The primary outcome of this cohort study was 30-day mortality. Prediction models were trained on a training set by performing 5-fold cross-validation, and outcomes were measured by the area under the receiver operating characteristic curve on the test set. Machine learning was further used to identify risk factors, measured by odds ratios and SHAP values.
This cohort study included 62 501 records, most patients were male (35 116 [56.2%]), were aged 61 to 80 years (41 560 [66.5%]), and had an American Society of Anesthesiology score of II (35 679 [57.1%]). A 30-day mortality rate of 2.7% (n = 1693) was found. The area under the curve of the best machine learning model for 30-day mortality (0.82; 95% CI, 0.79-0.85) was significantly higher than the American Society of Anesthesiology score (0.74; 95% CI, 0.71-0.77; P < .001), Charlson Comorbidity Index (0.66; 95% CI, 0.63-0.70; P < .001), and preoperative score to predict postoperative mortality (0.73; 95% CI, 0.70-0.77; P < .001). Hypertension, myocardial infarction, chronic obstructive pulmonary disease, and asthma were comorbidities with a high risk for increased mortality. Machine learning identified specific risk factors for a complicated course, intensive care unit admission, prolonged hospital stay, and readmission.
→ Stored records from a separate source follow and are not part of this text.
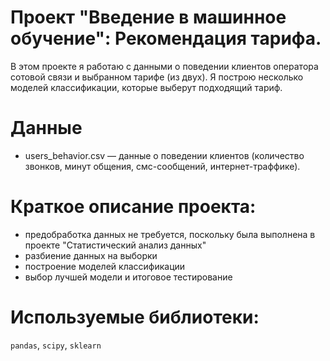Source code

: # Проект "Введение в машинное обучение": Рекомендация тарифа.
В этом проекте я работаю с данными о поведении клиентов оператора сотовой связи и выбранном тарифе (из двух). Я построю несколько моделей классификации, которые выберут подходящий тариф.
# Данные
   - users_behavior.csv — данные о поведении клиентов (количество звонков, минут общения, смс-сообщений, интернет-траффике).
# Краткое описание проекта:
- предобработка данных не требуется, поскольку была выполнена в проекте "Статистический анализ данных"
- разбиение данных на выборки
- построение моделей классификации
- выбор лучшей модели и итоговое тестирование
# Используемые библиотеки: 
`pandas`, `scipy`, `sklearn`
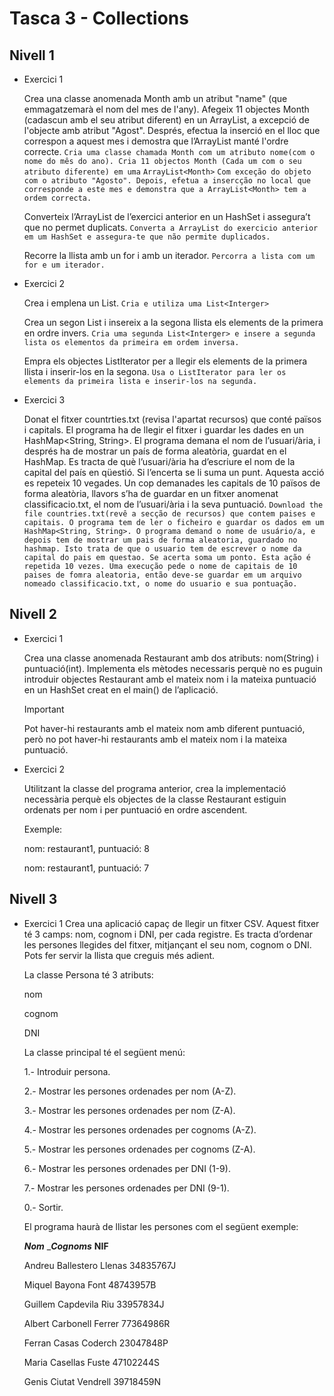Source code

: # Tasca 3 - Collections

## Nivell 1

- Exercici 1

  Crea una classe anomenada Month amb un atribut "name" (que emmagatzemarà el nom del mes de l'any). Afegeix 11 objectes Month (cadascun amb el seu atribut diferent) en un ArrayList, a excepció de l'objecte amb atribut "Agost". Després, efectua la inserció en el lloc que correspon a aquest mes i demostra que l’ArrayList manté l'ordre correcte.
  `Cria uma classe chamada Month com um atributo nome(com o nome do mês do ano). Cria 11 objectos Month (Cada um com o seu atributo diferente) em uma`
  `ArrayList<Month>`
  `Com exceção do objeto com o atributo "Agosto". Depois, efetua a insercção no local que corresponde a este mes e demonstra que a ArrayList<Month> tem a ordem correcta.`

  Converteix l’ArrayList de l’exercici anterior en un HashSet i assegura’t que no permet duplicats.
  `Converta a ArrayList do exercicio anterior em um HashSet e assegura-te que não permite duplicados.`

  Recorre la llista amb un for i amb un iterador.
  `Percorra a lista com um for e um iterador.`

- Exercici 2

  Crea i emplena un List<Integer>.
  `Cria e utiliza uma List<Interger>`

  Crea un segon List<Integer> i insereix a la segona llista els elements de la primera en ordre invers.
  `Cria uma segunda List<Interger> e insere a segunda lista os elementos da primeira em ordem inversa.`

  Empra els objectes ListIterator per a llegir els elements de la primera llista i inserir-los en la segona.
  `Usa o ListIterator para ler os elements da primeira lista e inserir-los na segunda.`

- Exercici 3

  Donat el fitxer countrties.txt (revisa l'apartat recursos) que conté països i capitals. El programa ha de llegir el fitxer i guardar les dades en un HashMap<String, String>. El programa demana el nom de l’usuari/ària, i després ha de mostrar un país de forma aleatòria, guardat en el HashMap. Es tracta de què l’usuari/ària ha d’escriure el nom de la capital del país en qüestió. Si l’encerta se li suma un punt. Aquesta acció es repeteix 10 vegades. Un cop demanades les capitals de 10 països de forma aleatòria, llavors s’ha de guardar en un fitxer anomenat classificacio.txt, el nom de l’usuari/ària i la seva puntuació.
  `Download the file countries.txt(revê a secção de recursos) que contem paises e capitais. O programa tem de ler o ficheiro e guardar os dados em um HashMap<String, String>. O programa demand o nome de usuário/a, e depois tem de mostrar um pais de forma aleatoria, guardado no hashmap. Isto trata de que o usuario tem de escrever o nome da capital do pais em questao. Se acerta soma um ponto. Esta ação é repetida 10 vezes. Uma execução pede o nome de capitais de 10 paises de fomra aleatoria, então deve-se guardar em um arquivo nomeado classificacio.txt, o nome do usuario e sua pontuação.`

## Nivell 2

- Exercici 1

  Crea una classe anomenada Restaurant amb dos atributs: nom(String) i puntuació(int). Implementa els mètodes necessaris perquè no es puguin introduir objectes Restaurant amb el mateix nom i la mateixa puntuació en un HashSet creat en el main() de l’aplicació.

  Important

  Pot haver-hi restaurants amb el mateix nom amb diferent puntuació, però no pot haver-hi restaurants amb el mateix nom i la mateixa puntuació.

- Exercici 2

  Utilitzant la classe del programa anterior, crea la implementació necessària perquè els objectes de la classe Restaurant estiguin ordenats per nom i per puntuació en ordre ascendent.

  Exemple:

  nom: restaurant1, puntuació: 8

  nom: restaurant1, puntuació: 7

## Nivell 3

- Exercici 1
  Crea una aplicació capaç de llegir un fitxer CSV. Aquest fitxer té 3 camps: nom, cognom i DNI, per cada registre. Es tracta d’ordenar les persones llegides del fitxer, mitjançant el seu nom, cognom o DNI. Pots fer servir la llista que creguis més adient.

  La classe Persona té 3 atributs:

  nom

  cognom

  DNI

  La classe principal té el següent menú:

  1.- Introduir persona.

  2.- Mostrar les persones ordenades per nom (A-Z).

  3.- Mostrar les persones ordenades per nom (Z-A).

  4.- Mostrar les persones ordenades per cognoms (A-Z).

  5.- Mostrar les persones ordenades per cognoms (Z-A).

  6.- Mostrar les persones ordenades per DNI (1-9).

  7.- Mostrar les persones ordenades per DNI (9-1).

  0.- Sortir.

  El programa haurà de llistar les persones com el següent exemple:

  **_Nom_** \_**_Cognoms_** **NIF**

  Andreu Ballestero Llenas 34835767J

  Miquel Bayona Font 48743957B

  Guillem Capdevila Riu 33957834J

  Albert Carbonell Ferrer 77364986R

  Ferran Casas Coderch 23047848P

  Maria Casellas Fuste 47102244S

  Genis Ciutat Vendrell 39718459N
Laparoscopic surgery was associated with a decreased risk for all adverse outcomes.
This study found that machine learning methods outperformed conventional scores to predict 30-day mortality after colorectal cancer surgery, identified specific patient groups at risk for adverse outcomes, and provided directions to optimize benchmarking in clinical audits.
已经引入了针对结直肠癌手术的质量改进计划,并基于死亡率等质量指标进行基准测试。详细的(术前)特征可能为适当的病例组合校正提供相关信息。
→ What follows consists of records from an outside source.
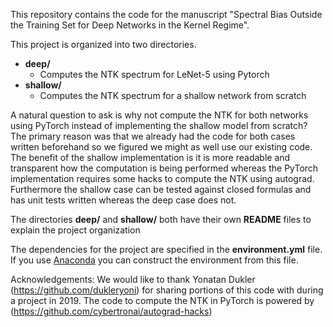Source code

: This repository contains the code for the manuscript 
"Spectral Bias Outside the Training Set for Deep
Networks in the Kernel Regime".


This project is organized into two directories.
* **deep/**
    * Computes the NTK spectrum for LeNet-5 using Pytorch
* **shallow/**
    * Computes the NTK spectrum for a shallow network from scratch

A natural question to ask is why not compute the NTK for both networks
using PyTorch instead of implementing the shallow model from scratch?
The primary reason was that we already had the code for both cases written
beforehand so we figured we might as well use our existing code.
The benefit of the shallow implementation is it is more readable and
transparent how the computation is being performed whereas the
PyTorch implementation requires some hacks to compute the NTK using autograd.
Furthermore the shallow case can be tested against closed formulas and has
unit tests written whereas the deep case does not.

The directories **deep/** and **shallow/** both have their own **README** files to explain
the project organization

The dependencies for the project are specified in the **environment.yml** file.
If you use [Anaconda](https://www.anaconda.com/) you can construct the environment from this file.

Acknowledgements:
We would like to thank Yonatan Dukler (https://github.com/dukleryoni) for sharing portions of this code with during a project in 2019.
The code to compute the NTK in PyTorch is powered by (https://github.com/cybertronai/autograd-hacks)
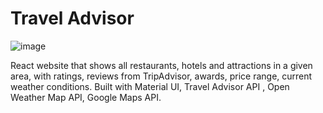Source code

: # Travel Advisor
![image](https://user-images.githubusercontent.com/67357052/130837892-947f0c4b-7881-46ec-90cb-50f817761640.png)


React website that shows all restaurants, hotels and attractions in a given area, with ratings, reviews from TripAdvisor, awards, price range, current weather conditions. Built with Material UI, Travel Advisor API , Open Weather Map API, Google Maps API.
利用机器学习来预测结直肠癌手术的质量指标,并基于一个大型全国性结直肠癌登记处,该登记处收集了大量合并症数据,确定 30 天死亡率的先前未被识别的预测因素。
设计、设置和参与者:纳入了 2011 年 1 月 1 日至 2016 年 12 月 31 日期间在荷兰 ColoRectal Audit 接受原发性结直肠癌切除术的所有患者。使用多种机器学习模型(多变量逻辑回归、弹性网回归、支持向量机、随机森林和梯度提升)来预测质量指标。使用传统使用的评分比较模型性能。通过逻辑回归分析和 Shapley 附加解释(即 SHAP 值)识别风险因素。统计分析于 2020 年 3 月 1 日至 9 月 30 日进行。
本队列研究的主要结局为 30 天死亡率。通过 5 折交叉验证在训练集上训练预测模型,并通过测试集上的接收者操作特征曲线下面积来测量结果。机器学习还用于确定风险因素,以优势比和 SHAP 值衡量。
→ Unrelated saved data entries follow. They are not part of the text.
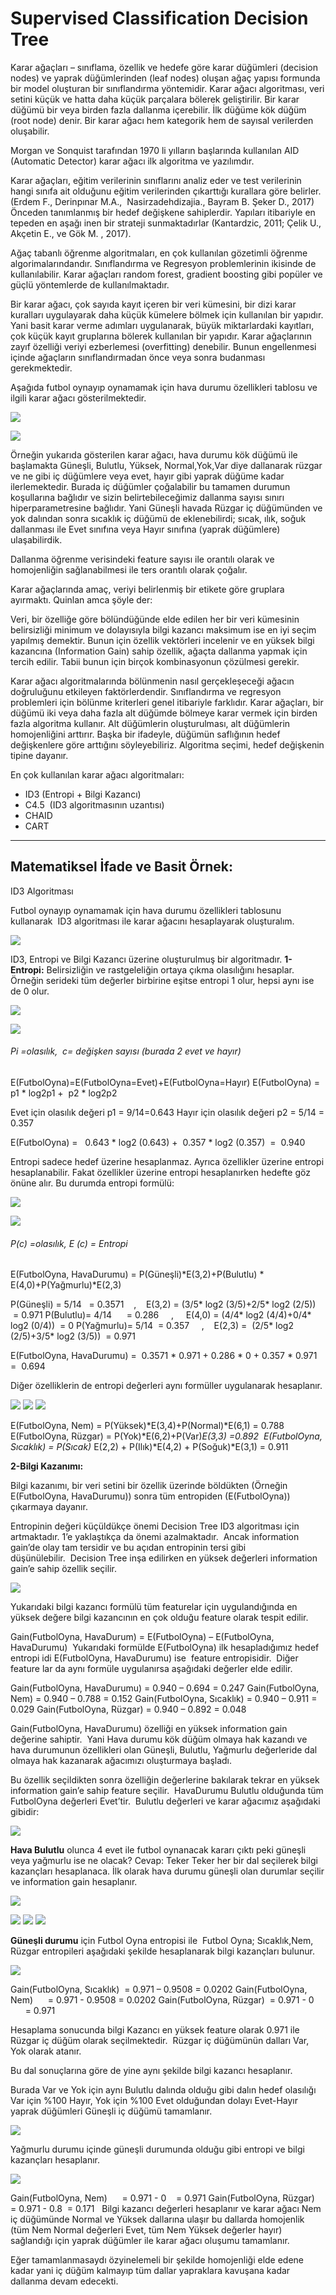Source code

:# Supervised Classification Decision Tree

Karar ağaçları – sınıflama, özellik ve hedefe göre karar düğümleri (decision nodes) ve yaprak düğümlerinden (leaf nodes) oluşan ağaç yapısı formunda bir model oluşturan bir sınıflandırma yöntemidir. Karar ağacı algoritması, veri setini küçük ve hatta daha küçük parçalara bölerek geliştirilir. Bir karar düğümü bir veya birden fazla dallanma içerebilir. İlk düğüme kök düğüm (root node) denir. Bir karar ağacı hem kategorik hem de sayısal verilerden oluşabilir.

Morgan ve Sonquist tarafından 1970 li yılların başlarında kullanılan AID (Automatic Detector) karar ağacı ilk algoritma ve yazılımdır.

  Karar ağaçları, eğitim verilerinin sınıflarını analiz eder ve test verilerinin hangi sınıfa ait olduğunu eğitim verilerinden çıkarttığı kurallara göre belirler.  (Erdem F., Derinpınar M.A.,  Nasirzadehdizajia., Bayram B. Şeker D., 2017)
Önceden tanımlanmış bir hedef değişkene sahiplerdir. Yapıları itibariyle en tepeden en aşağı inen bir strateji sunmaktadırlar (Kantardzic, 2011; Çelik U., Akçetin E., ve Gök M. , 2017).

Ağaç tabanlı öğrenme algoritmaları, en çok kullanılan gözetimli öğrenme algorimalarındandır. Sınıflandırma ve Regresyon problemlerinin ikisinde de kullanılabilir. Karar ağaçları random forest, gradient boosting gibi popüler ve güçlü yöntemlerde de kullanılmaktadır.

Bir karar ağacı, çok sayıda kayıt içeren bir veri kümesini, bir dizi karar kuralları uygulayarak daha küçük kümelere bölmek için kullanılan bir yapıdır. Yani basit karar verme adımları uygulanarak, büyük miktarlardaki kayıtları, çok küçük kayıt gruplarına bölerek kullanılan bir yapıdır. Karar ağaçlarının zayıf özelliği veriyi ezberlemesi (overfitting) denebilir. Bunun engellenmesi içinde ağaçların sınıflandırmadan önce veya sonra budanması gerekmektedir.

Aşağıda futbol oynayıp oynamamak için hava durumu özellikleri tablosu ve ilgili karar ağacı gösterilmektedir.


![](../images/decisiontree1.png)

![](../images/decisiontree2.png)

Örneğin yukarıda gösterilen karar ağacı, hava durumu kök düğümü ile başlamakta Güneşli, Bulutlu, Yüksek, Normal,Yok,Var diye dallanarak rüzgar ve ne gibi iç düğümlere veya evet, hayır gibi yaprak düğüme kadar ilerlemektedir.
Burada iç düğümler çoğalabilir bu tamamen durumun koşullarına bağlıdır ve sizin belirtebileceğimiz dallanma sayısı sınırı hiperparametresine bağlıdır.
Yani Güneşli havada Rüzgar iç düğümünden ve yok dalından sonra sıcaklık iç düğümü de eklenebilirdi; sıcak, ılık, soğuk dallanması ile Evet sınıfına veya Hayır sınıfına (yaprak düğümlere) ulaşabilirdik.

Dallanma öğrenme verisindeki feature sayısı ile orantılı olarak ve homojenliğin sağlanabilmesi ile ters orantılı olarak çoğalır.

Karar ağaçlarında amaç, veriyi belirlenmiş bir etikete göre gruplara ayırmaktı. Quinlan amca şöyle der:

Veri, bir özelliğe göre bölündüğünde elde edilen her bir veri kümesinin belirsizliği minimum ve dolayısıyla bilgi kazancı maksimum ise en iyi seçim yapılmış demektir. Bunun için özellik vektörleri incelenir ve en yüksek bilgi kazancına (Information Gain) sahip özellik, ağaçta dallanma yapmak için tercih edilir. Tabii bunun için birçok kombinasyonun çözülmesi gerekir.

Karar ağacı algoritmalarında bölünmenin nasıl gerçekleşeceği ağacın doğruluğunu etkileyen faktörlerdendir. Sınıflandırma ve regresyon problemleri için bölünme kriterleri genel itibariyle farklıdır.
Karar ağaçları, bir düğümü iki veya daha fazla alt düğümde bölmeye karar vermek için birden fazla algoritma kullanır. Alt düğümlerin oluşturulması, alt düğümlerin homojenliğini arttırır. Başka bir ifadeyle, düğümün saflığının hedef değişkenlere göre arttığını söyleyebiliriz.
Algoritma seçimi, hedef değişkenin tipine dayanır. 

En çok kullanılan karar ağacı algoritmaları:
- ID3 (Entropi + Bilgi Kazancı)
- C4.5  (ID3 algoritmasının uzantısı) 
- CHAID
- CART 

------

## Matematiksel İfade ve Basit Örnek:  

ID3 Algoritması

Futbol oynayıp oynamamak için hava durumu özellikleri tablosunu kullanarak  ID3 algoritması ile karar ağacını hesaplayarak oluşturalım.

![](../images/decisiontree3.png)

ID3, Entropi ve Bilgi Kazancı üzerine oluşturulmuş bir algoritmadır.
**1-Entropi:** Belirsizliğin ve rastgeleliğin ortaya çıkma olasılığını hesaplar. Örneğin serideki tüm değerler birbirine eşitse entropi 1 olur, hepsi aynı ise de 0 olur.

![](../images/decisiontree4.png)

![](../images/decisiontree5.png)
###### Pi =olasılık,  c= değişken sayısı (burada 2 evet ve hayır)

E(FutbolOyna)=E(FutbolOyna=Evet)+E(FutbolOyna=Hayır)
 E(FutbolOyna) = p1 * log2p1 +  p2 * log2p2  

Evet için olasılık değeri p1 = 9/14=0.643
Hayır için olasılık değeri p2 = 5/14 = 0.357

E(FutbolOyna) =   0.643 * log2 (0.643) +  0.357 * log2 (0.357)  =  0.940

Entropi sadece hedef üzerine hesaplanmaz. Ayrıca özellikler üzerine entropi hesaplanabilir. Fakat özellikler üzerine entropi hesaplanırken hedefte göz önüne alır. Bu durumda entropi formülü:

![](../images/decisiontree6.png)

![](../images/decisiontree7.png)

###### P(c) =olasılık, E (c) = Entropi

E(FutbolOyna, HavaDurumu) = P(Güneşli)*E(3,2)+P(Bulutlu) * E(4,0)+P(Yağmurlu)*E(2,3)

P(Güneşli) = 5/14   = 0.3571    ,    E(3,2) = (3/5*  log2 (3/5)+2/5* log2 (2/5))   = 0.971
P(Bulutlu)= 4/14      = 0.286     ,     E(4,0) = (4/4*  log2 (4/4)+0/4* log2 (0/4))  = 0
P(Yağmurlu)= 5/14  = 0.357     ,    E(2,3) =  (2/5*  log2 (2/5)+3/5* log2 (3/5))  = 0.971

E(FutbolOyna, HavaDurumu) =  0.3571 * 0.971 + 0.286 * 0 + 0.357 * 0.971  =  0.694

Diğer özelliklerin de entropi değerleri aynı formüller uygulanarak hesaplanır.

![](../images/decisiontree8.png)
![](../images/decisiontree9.png)
![](../images/decisiontree10.png)

E(FutbolOyna, Nem) = P(Yüksek)*E(3,4)+P(Normal)*E(6,1) = 0.788       
E(FutbolOyna, Rüzgar) = P(Yok)*E(6,2)+P(Var)*E(3,3) =0.892 
E(FutbolOyna, Sıcaklık) = P(Sıcak)* E(2,2) + P(Ilık)*E(4,2) + P(Soğuk)*E(3,1) = 0.911

**2-Bilgi Kazanımı:**

Bilgi kazanımı, bir veri setini bir özellik üzerinde böldükten (Örneğin E(FutbolOyna, HavaDurumu)) sonra tüm entropiden (E(FutbolOyna)) çıkarmaya dayanır. 

Entropinin değeri küçüldükçe  önemi  Decision Tree ID3  algoritması için artmaktadır. 1’e yaklaştıkça da önemi azalmaktadır. 
Ancak information gain’de olay tam tersidir ve bu açıdan entropinin tersi gibi düşünülebilir.  Decision Tree inşa edilirken en yüksek değerleri information gain’e sahip özellik seçilir.

![](../images/decisiontree11.png)

Yukarıdaki bilgi kazancı formülü tüm featurelar için uygulandığında en yüksek değere bilgi kazancının en çok olduğu feature olarak tespit edilir.

Gain(FutbolOyna, HavaDurum) = E(FutbolOyna) – E(FutbolOyna, HavaDurumu) 
Yukarıdaki formülde E(FutbolOyna) ilk hesapladığımız hedef entropi idi  E(FutbolOyna, HavaDurumu) ise  feature entropisidir. 
Diğer feature lar da aynı formüle uygulanırsa aşağıdaki değerler elde edilir.

Gain(FutbolOyna, HavaDurumu) = 0.940 – 0.694 = 0.247
Gain(FutbolOyna, Nem) = 0.940 – 0.788 = 0.152
Gain(FutbolOyna, Sıcaklık) = 0.940 – 0.911 = 0.029
Gain(FutbolOyna, Rüzgar) = 0.940 – 0.892 = 0.048

Gain(FutbolOyna, HavaDurumu) özelliği en yüksek information gain değerine sahiptir. 
Yani Hava durumu kök düğüm olmaya hak kazandı ve hava durumunun özellikleri olan Güneşli, Bulutlu, Yağmurlu değerleride dal olmaya hak kazanarak ağacımızı oluşturmaya başladı.

Bu özellik seçildikten sonra özelliğin değerlerine bakılarak tekrar en yüksek information gain’e sahip feature seçilir. 
HavaDurumu Bulutlu olduğunda tüm FutbolOyna değerleri Evet’tir. 
Bulutlu değerleri ve karar ağacımız aşağıdaki gibidir:

![](../images/decisiontree12.png)

**Hava Bulutlu** olunca 4 evet ile futbol oynanacak kararı çıktı peki güneşli veya yağmurlu ise ne olacak? Cevap: Teker Teker her bir dal seçilerek bilgi kazançları hesaplanaca.
İlk olarak hava durumu güneşli olan durumlar seçilir ve information gain hesaplanır.

![](../images/decisiontree13.png)

![](../images/decisiontree14.png)
![](../images/decisiontree15.png)
![](../images/decisiontree16.png)

**Güneşli durumu** için Futbol Oyna entropisi ile  Futbol Oyna; Sıcaklık,Nem, Rüzgar entropileri aşağıdaki şekilde hesaplanarak bilgi kazançları bulunur.

![](../images/decisiontree17.png)

Gain(FutbolOyna, Sıcaklık)  = 0.971 – 0.9508 = 0.0202
Gain(FutbolOyna, Nem)      = 0.971 - 0.9508 = 0.0202
Gain(FutbolOyna, Rüzgar)  = 0.971 - 0          = 0.971

Hesaplama sonucunda bilgi Kazancı en yüksek feature olarak 0.971 ile Rüzgar iç düğüm olarak seçilmektedir. 
Rüzgar iç düğümünün dalları Var, Yok olarak atanır. 

Bu dal sonuçlarına göre de yine aynı şekilde bilgi kazancı hesaplanır. 

Burada Var ve Yok için aynı Bulutlu dalında olduğu gibi dalın hedef olasılığı Var için %100 Hayır, Yok için %100 Evet olduğundan dolayı Evet-Hayır yaprak düğümleri Güneşli iç düğümü tamamlanır.

![](../images/decisiontree18.png)

Yağmurlu durumu içinde güneşli durumunda olduğu gibi entropi ve bilgi kazançları hesaplanır.

![](../images/decisiontree19.png)

Gain(FutbolOyna, Nem)      = 0.971 - 0    = 0.971
Gain(FutbolOyna, Rüzgar)  = 0.971 - 0.8  = 0.171
 
Bilgi kazancı değerleri hesaplanır ve karar ağacı Nem iç düğümünde Normal ve Yüksek dallarına ulaşır bu dallarda homojenlik (tüm Nem Normal değerleri Evet, tüm Nem Yüksek değerler hayır) sağlandığı için yaprak düğümler ile karar ağacı oluşumu tamamlanır.

Eğer tamamlanmasaydı özyinelemeli bir şekilde homojenliği elde edene kadar yani iç düğüm kalmayıp tüm dallar yapraklara kavuşana kadar dallanma devam edecekti.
本队列研究共纳入 62501 例记录,大多数患者为男性(35116[56.2%]),年龄在 61 至 80 岁之间(41560[66.5%]),美国麻醉医师协会评分 II 级(35679[57.1%])。发现 30 天死亡率为 2.7%(n=1693)。用于 30 天死亡率的最佳机器学习模型的曲线下面积(0.82;95%CI,0.79-0.85)明显高于美国麻醉医师协会评分(0.74;95%CI,0.71-0.77;P<0.001)、Charlson 合并症指数(0.66;95%CI,0.63-0.70;P<0.001)和术前评分预测术后死亡率(0.73;95%CI,0.70-0.77;P<0.001)。高血压、心肌梗死、慢性阻塞性肺疾病和哮喘是死亡率增加的高风险合并症。机器学习确定了特定的风险因素,这些风险因素与复杂的病程、重症监护病房入院、住院时间延长和再入院有关。腹腔镜手术与所有不良结局的风险降低相关。
本研究发现,机器学习方法优于传统评分来预测结直肠癌手术后的 30 天死亡率,确定了具有不良结局风险的特定患者群体,并为临床审计中的基准测试优化提供了方向。